» **EXTRAIT À LIRE**
La FAO insiste à définir les plantations d’arbres comme des « forêts plantées », bien que cela de plus en plus difficile. Sa dernière contribution dans ce sens est la publication intitulée « Les forêts plantées dans la gestion forestière durable – Une déclaration de principes ».
Ce document dit que « la FAO joue ensuite un rôle important en facilitant un débat public informé sur la controverse des forêts plantées et en aidant les principales parties intéressées, et le public en général, à mieux comprendre le rôle des forêts plantées dans la gestion intégrée des écosystèmes et dans le développement durable ».
Or, la FAO fait exactement le contraire : au lieu de faciliter le débat informé, elle fourvoie le public, et la seule partie prenante qu’elle aide est le secteur des entreprises intéressées dans la monoculture industrielle d’arbres.

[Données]
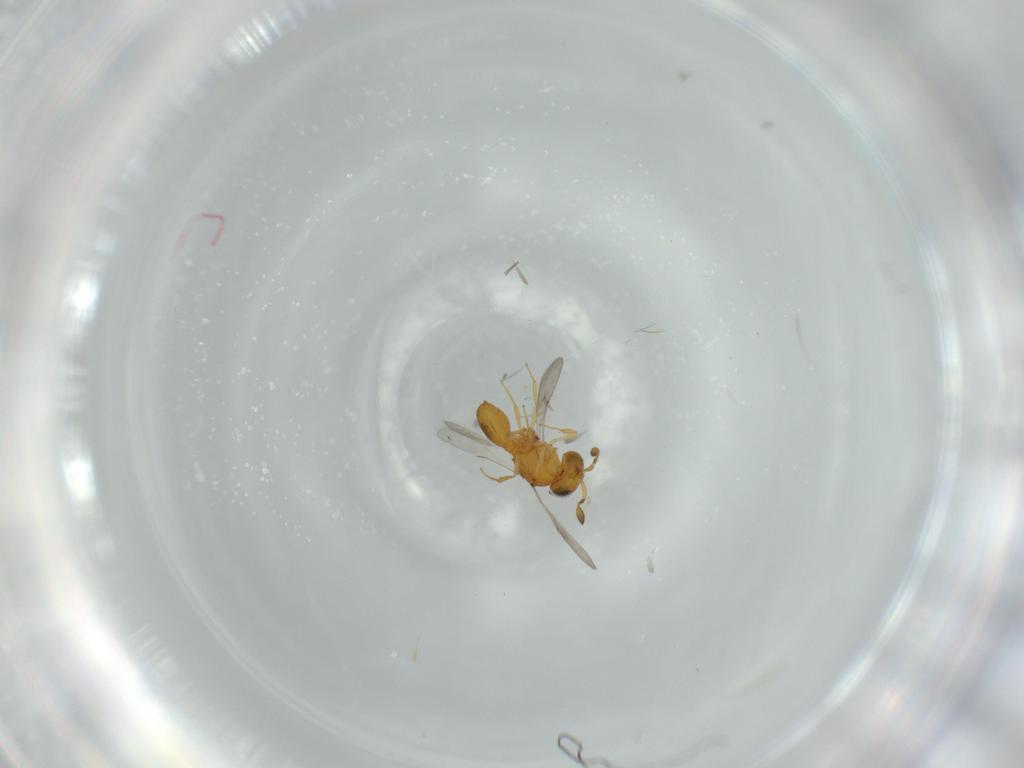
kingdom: Animalia
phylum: Arthropoda
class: Insecta
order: Hymenoptera
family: Scelionidae
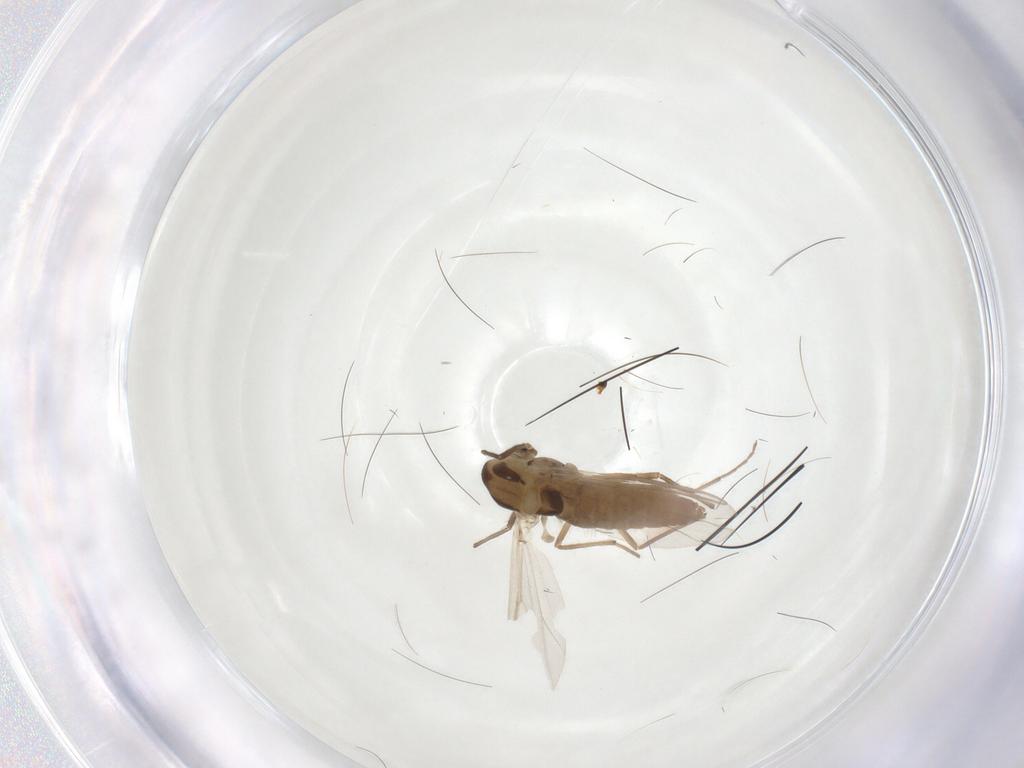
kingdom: Animalia
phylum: Arthropoda
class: Insecta
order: Diptera
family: Chironomidae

» **CONSIGNE**
Recopiez fidèlement le passage de l'extrait sur les forêts plantées qui commence aux mots « Ce document dit » et qui s'arrête après les mots « monoculture industrielle d’arbres. ».

» **CORRIGÉ**
Ce document dit que « la FAO joue ensuite un rôle important en facilitant un débat public informé sur la controverse des forêts plantées et en aidant les principales parties intéressées, et le public en général, à mieux comprendre le rôle des forêts plantées dans la gestion intégrée des écosystèmes et dans le développement durable ».
Or, la FAO fait exactement le contraire : au lieu de faciliter le débat informé, elle fourvoie le public, et la seule partie prenante qu’elle aide est le secteur des entreprises intéressées dans la monoculture industrielle d’arbres.